START Record extracts
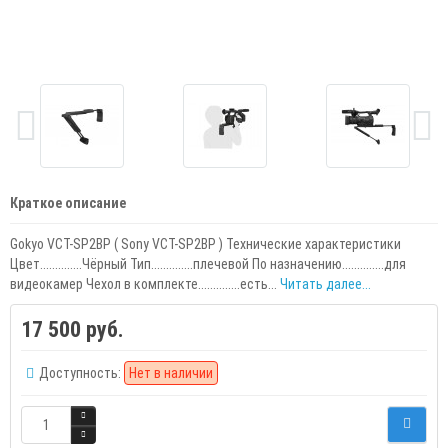
Краткое описание
Gokyo VCT-SP2BP ( Sony VCT-SP2BP ) Технические характеристики
Цвет..............Чёрный Тип..............плечевой По назначению..............для
видеокамер Чехол в комплекте..............есть...
Читать далее...
17 500 руб.
Доступность:
Нет в наличии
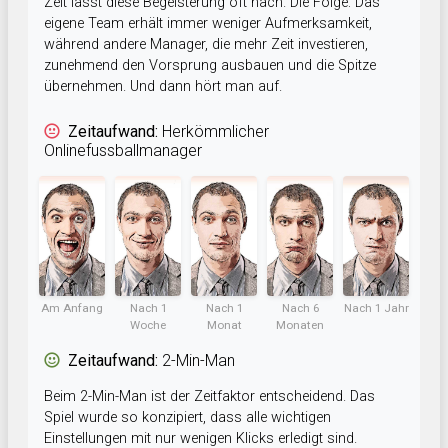
Zeit lässt diese Begeisterung oft nach. Die Folge: Das
eigene Team erhält immer weniger Aufmerksamkeit,
während andere Manager, die mehr Zeit investieren,
zunehmend den Vorsprung ausbauen und die Spitze
übernehmen. Und dann hört man auf.
Zeitaufwand:
Herkömmlicher
Onlinefussballmanager
Am Anfang
Nach 1
Nach 1
Nach 6
Nach 1 Jahr
Woche
Monat
Monaten
Zeitaufwand:
2-Min-Man
Beim 2-Min-Man ist der Zeitfaktor entscheidend. Das
Spiel wurde so konzipiert, dass alle wichtigen
Einstellungen mit nur wenigen Klicks erledigt sind.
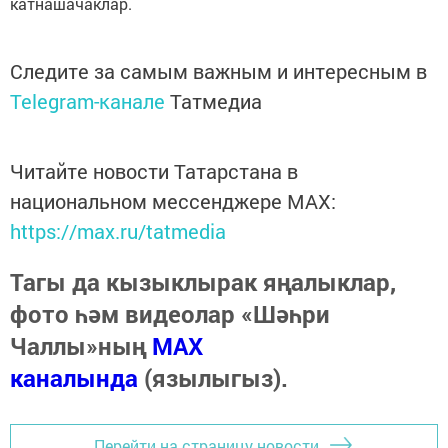
катнашачаклар.
Следите за самым важным и интересным в
Telegram-канале
Татмедиа
Читайте новости Татарстана в
национальном мессенджере MАХ:
https://max.ru/tatmedia
Тагы да кызыклырак яңалыклар,
фото һәм видеолар «Шәһри
Чаллы»ның
MAX
каналында
(язылыгыз).
Перейти на страницу новости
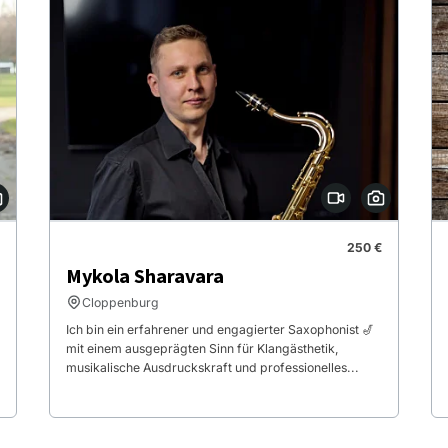
250 €
Mykola Sharavara
Cloppenburg
Ich bin ein erfahrener und engagierter Saxophonist 🎷
mit einem ausgeprägten Sinn für Klangästhetik,
musikalische Ausdruckskraft und professionelles...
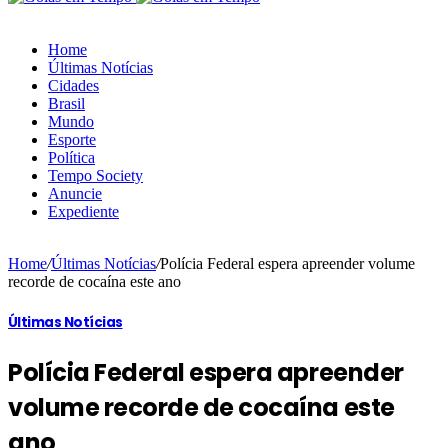
Home
Últimas Notícias
Cidades
Brasil
Mundo
Esporte
Política
Tempo Society
Anuncie
Expediente
Home
/
Últimas Notícias
/
Polícia Federal espera apreender volume
recorde de cocaína este ano
Últimas Notícias
Polícia Federal espera apreender
volume recorde de cocaína este
ano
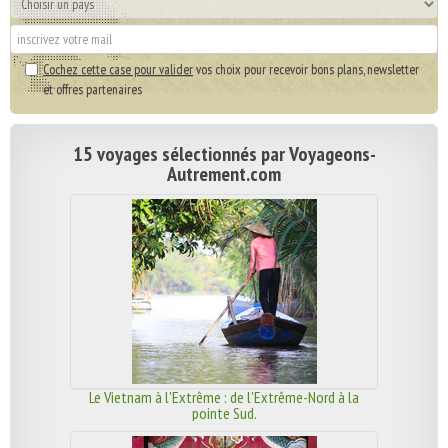
Cochez cette case pour valider
vos choix pour recevoir bons plans, newsletter
et offres partenaires
15 voyages sélectionnés par Voyageons-
Autrement.com
Le Vietnam à l'Extrême : de l'Extrême-Nord à la
pointe Sud.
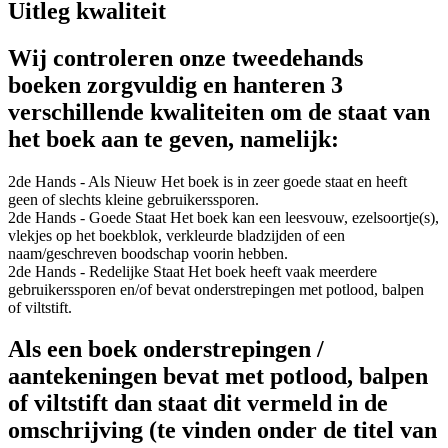
Uitleg kwaliteit
Wij controleren onze tweedehands
boeken zorgvuldig en hanteren 3
verschillende kwaliteiten om de staat van
het boek aan te geven, namelijk:
2de Hands - Als Nieuw
Het boek is in zeer goede staat en heeft
geen of slechts kleine gebruikerssporen.
2de Hands - Goede Staat
Het boek kan een leesvouw, ezelsoortje(s),
vlekjes op het boekblok, verkleurde bladzijden of een
naam/geschreven boodschap voorin hebben.
2de Hands - Redelijke Staat
Het boek heeft vaak meerdere
gebruikerssporen en/of bevat onderstrepingen met potlood, balpen
of viltstift.
Als een boek onderstrepingen /
aantekeningen bevat met potlood, balpen
of viltstift dan staat dit vermeld in de
omschrijving (te vinden onder de titel van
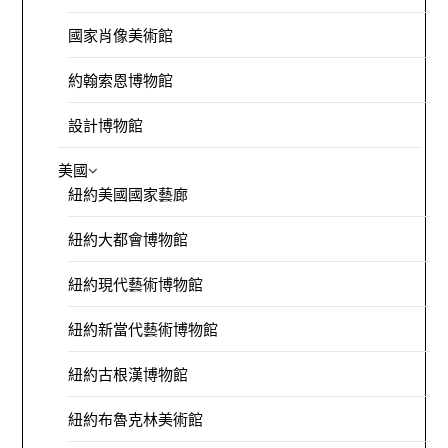
國家肖像美術館
約翰索恩博物館
設計博物館
美國
紐約美國國家藝廊
紐約大都會博物館
紐約現代藝術博物館
紐約新當代藝術博物館
紐約古根漢博物館
紐約布魯克林美術館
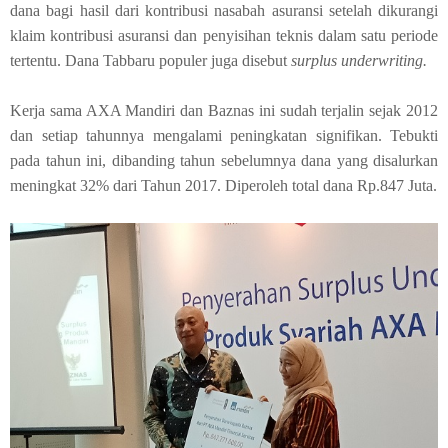
dana bagi hasil dari kontribusi nasabah asuransi setelah dikurangi
klaim kontribusi asuransi dan penyisihan teknis dalam satu periode
tertentu. Dana Tabbaru populer juga disebut
surplus underwriting.
Kerja sama AXA Mandiri dan Baznas ini sudah terjalin sejak 2012
dan setiap tahunnya mengalami peningkatan signifikan. Tebukti
pada tahun ini, dibanding tahun sebelumnya dana yang disalurkan
meningkat 32% dari Tahun 2017. Diperoleh total dana Rp.847 Juta.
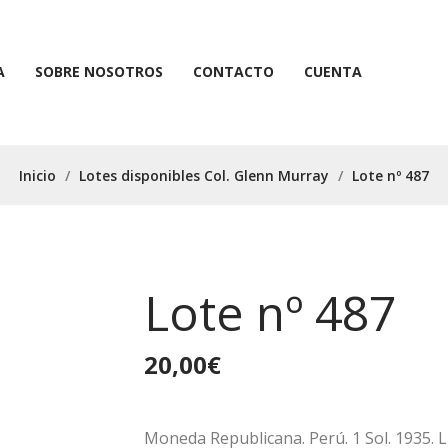
A
SOBRE NOSOTROS
CONTACTO
CUENTA
Inicio
/
Lotes disponibles Col. Glenn Murray
/
Lote nº 487
A
SOBRE NOSOTROS
CONTACTO
CUENTA
Lote nº 487
20,00
€
Moneda Republicana. Perú. 1 Sol. 1935.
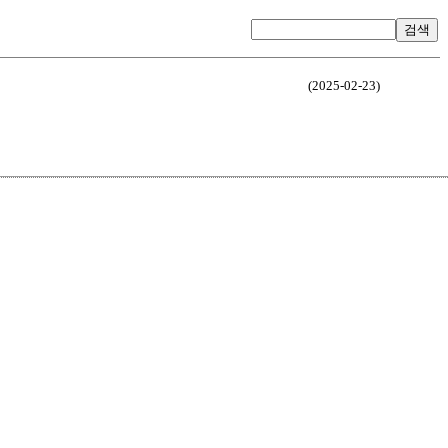
검색
(2025-02-23)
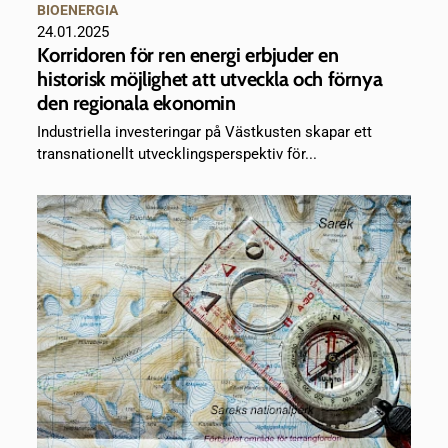
BIOENERGIA
24.01.2025
Korridoren för ren energi erbjuder en
historisk möjlighet att utveckla och förnya
den regionala ekonomin
Industriella investeringar på Västkusten skapar ett
transnationellt utvecklingsperspektiv för...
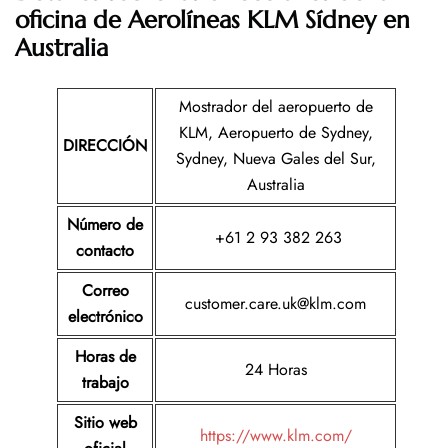
oficina de Aerolíneas KLM Sídney en
Australia
Mostrador del aeropuerto de
KLM, Aeropuerto de Sydney,
DIRECCIÓN
Sydney, Nueva Gales del Sur,
Australia
Número de
+61 2 93 382 263
contacto
Correo
customer.care.uk@klm.com
electrónico
Horas de
24 Horas
trabajo
Sitio web
https://www.klm.com/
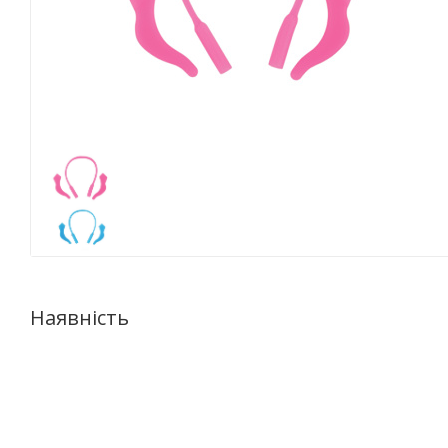
Наявність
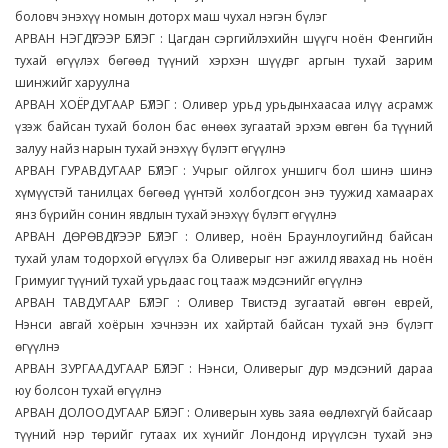
боловч энэхүү номын доторх маш чухал нэгэн бүлэг
АРВАН НЭГДҮГЭЭР БҮЛЭГ : Цагдан сэргийлэхийн шүүгч ноён Фенгийн
тухай өгүүлэх бөгөөд түүний хэрхэн шүүдэг аргын тухай зарим
шинжийг харуулна
АРВАН ХОЁРДУГААР БҮЛЭГ : Оливер урьд урьдынхаасаа илүү асрамж
үзэж байсан тухай болон бас өнөөх зугаатай эрхэм өвгөн ба түүний
залуу найз нарын тухай энэхүү бүлэгт өгүүлнэ
АРВАН ГУРАВДУГААР БҮЛЭГ : Учрыг ойлгох уншигч бол шинэ шинэ
хүмүүстэй танилцах бөгөөд үүнтэй холбогдсон энэ туужид хамаарах
янз бүрийн сонин явдлын тухай энэхүү бүлэгт өгүүлнэ
АРВАН ДӨРӨВДҮГЭЭР БҮЛЭГ : Оливер, ноён Браунлоугийнд байсан
тухай улам тодорхой өгүүлэх ба Оливерыг нэг ажилд явахад нь ноён
Гримуиг түүний тухай урьдаас гоц тааж мэдсэнийг өгүүлнэ
АРВАН ТАВДУГААР БҮЛЭГ : Оливер Твистэд зугаатай өвгөн еврей,
Нэнси авгай хоёрын хэчнээн их хайртай байсан тухай энэ бүлэгт
өгүүлнэ
АРВАН ЗУРГААДУГААР БҮЛЭГ : Нэнси, Оливерыг дур мэдсэний дараа
юу болсон тухай өгүүлнэ
АРВАН ДОЛООДУГААР БҮЛЭГ : Оливерын хувь заяа өөдлөхгүй байсаар
түүний нэр төрийг гутаах их хүнийг Лондонд ирүүлсэн тухай энэ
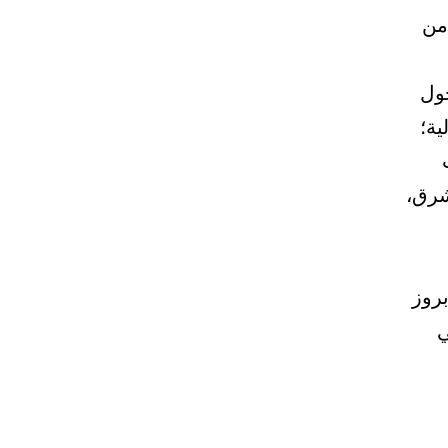
 من
ول
ية؛
لشرق،
بروز
ي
END Record extracts
### Job
Please retype the stretch from the beginning of the entries through the line that contains "Нет в наличии", with that line included. Leave the pictures out of your answer.

### Result of this task
Краткое описание
Gokyo VCT-SP2BP ( Sony VCT-SP2BP ) Технические характеристики
Цвет..............Чёрный Тип..............плечевой По назначению..............для
видеокамер Чехол в комплекте..............есть...
Читать далее...
17 500 руб.
Доступность:
Нет в наличии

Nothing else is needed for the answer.